LAS VEGAS, Nev. (FOX5) – Some students on Las Vegas’s west side only have access to the internet because of a federally-funded broadband internet program, but it will end unless Congress renews it.

The uncertainty of the program’s future raises concerns for one local special education teacher. Lisa Smith is a 5th-grade special ed teacher at Abston Elementary. Smith told FOX5 a good amount of her students would lose internet if the “Affordable Connectivity Program” She said the loss of connectivity would deprive them of what she calls much-needed after-school learning time.

“They need that supplemental skills practice on their own time,” Smith told FOX5′s Mike Allen. “Using a calculator or adding and subtracting – mental math.”

Smith said losing the ability to learn on the computer at home would widen the achievement gap they already face.

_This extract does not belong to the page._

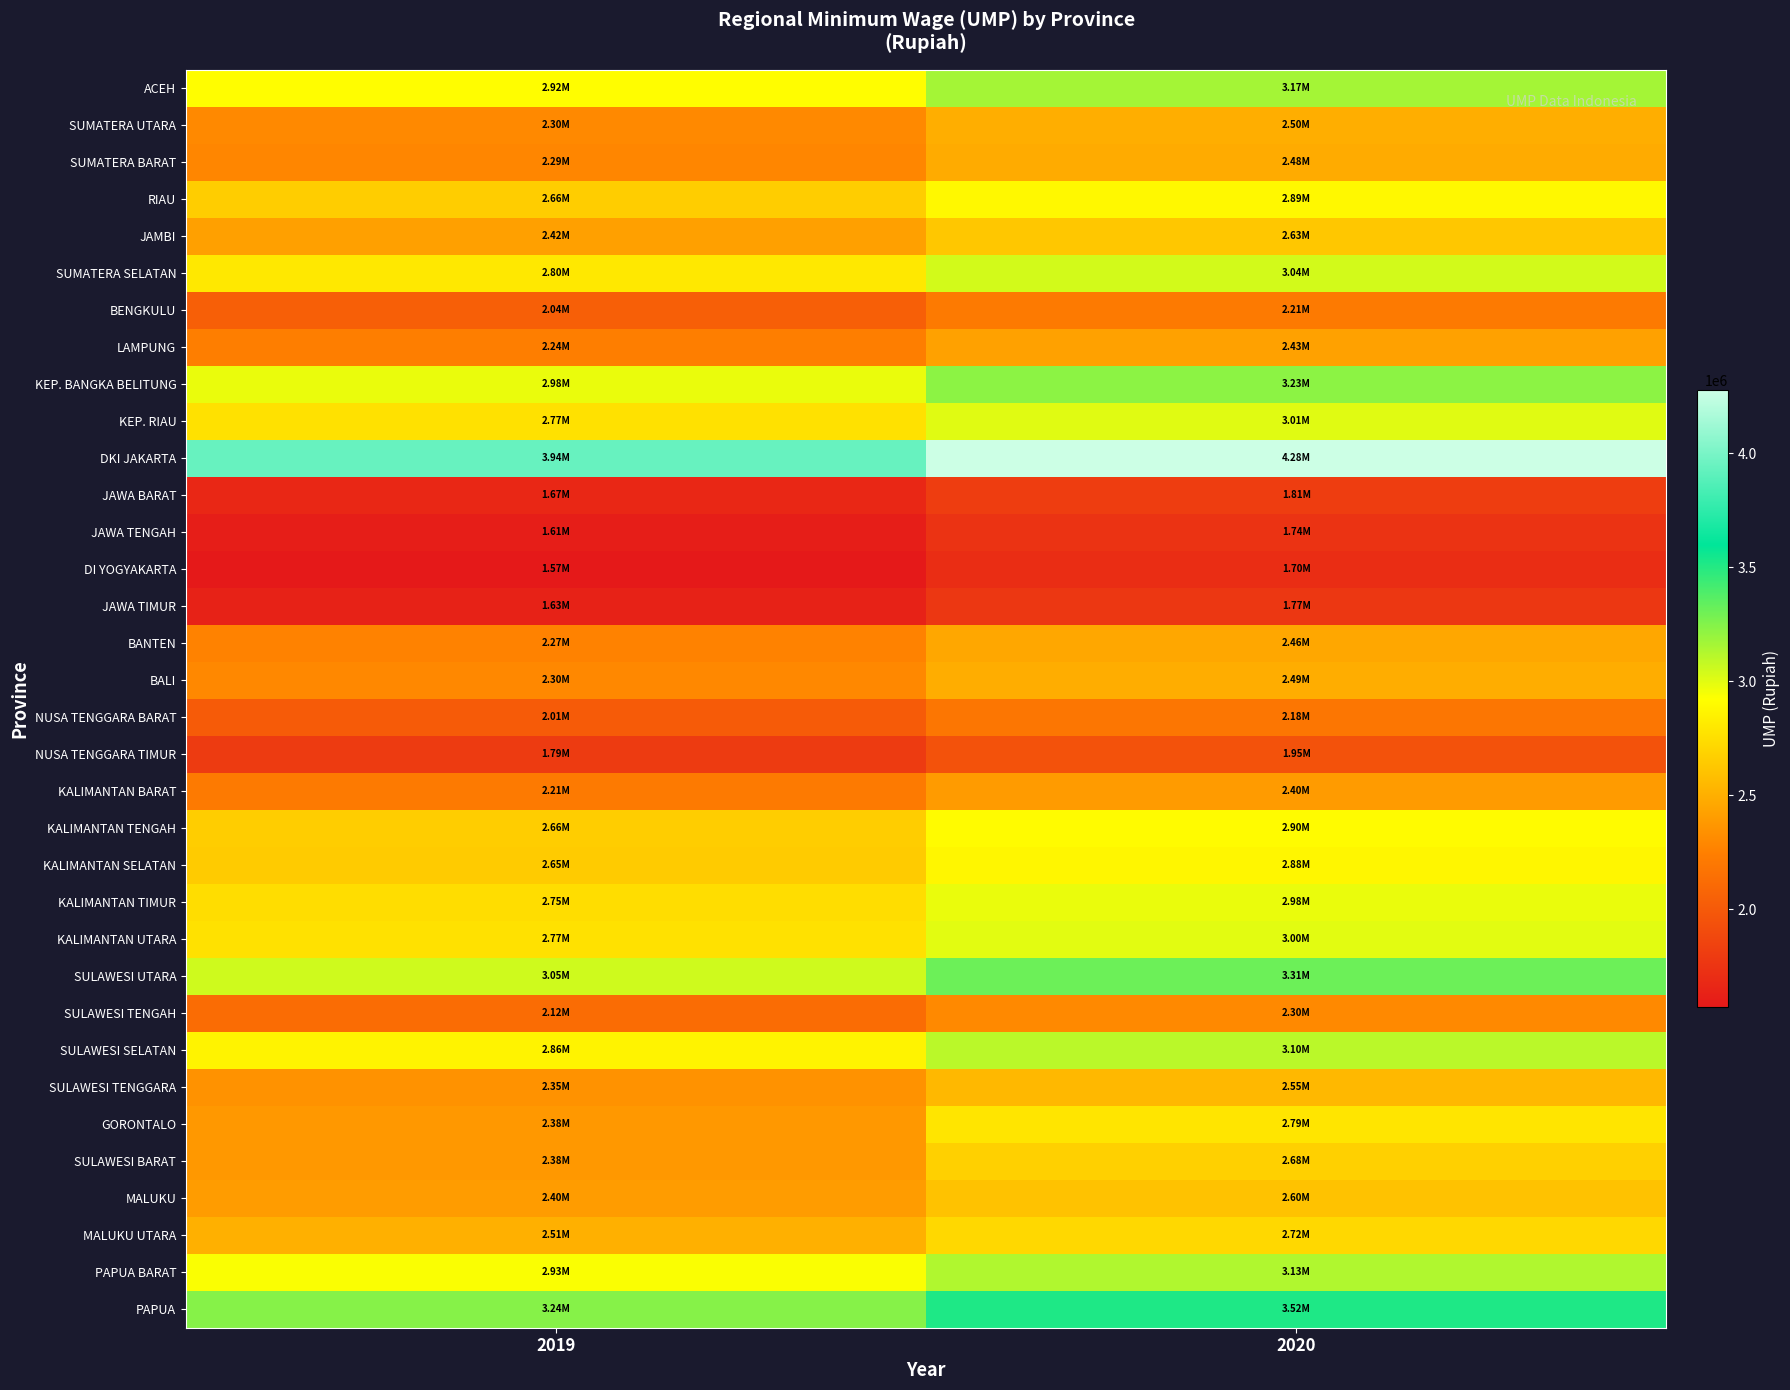

What is the difference between the highest and lowest values at 2019?

2370050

“They’re about to go to middle school, where the standards and the level of instruction is going to become more challenging for them.”

Allen asked Smith what could be done if that happened. She said she could either stay late after school to spend more one-on-one time with her students…

“If I can do it maybe two or three times a day after school for an hour, I would do it.”

Or send students home with paper worksheets to complete. But Smith told us, she’s already short on time, and she’s not confident paper handouts would work as well for special education students as they do for others.

“I don’t know if students would actually do the work and get the practice, or get the instruction that they would need,” she said. “Some have ADHD and ADD.”

So Smith had a message for Nevada’s Congressional delegation:

“With these kids, they need to spend the money and invest in them so they can have a fighting chance.”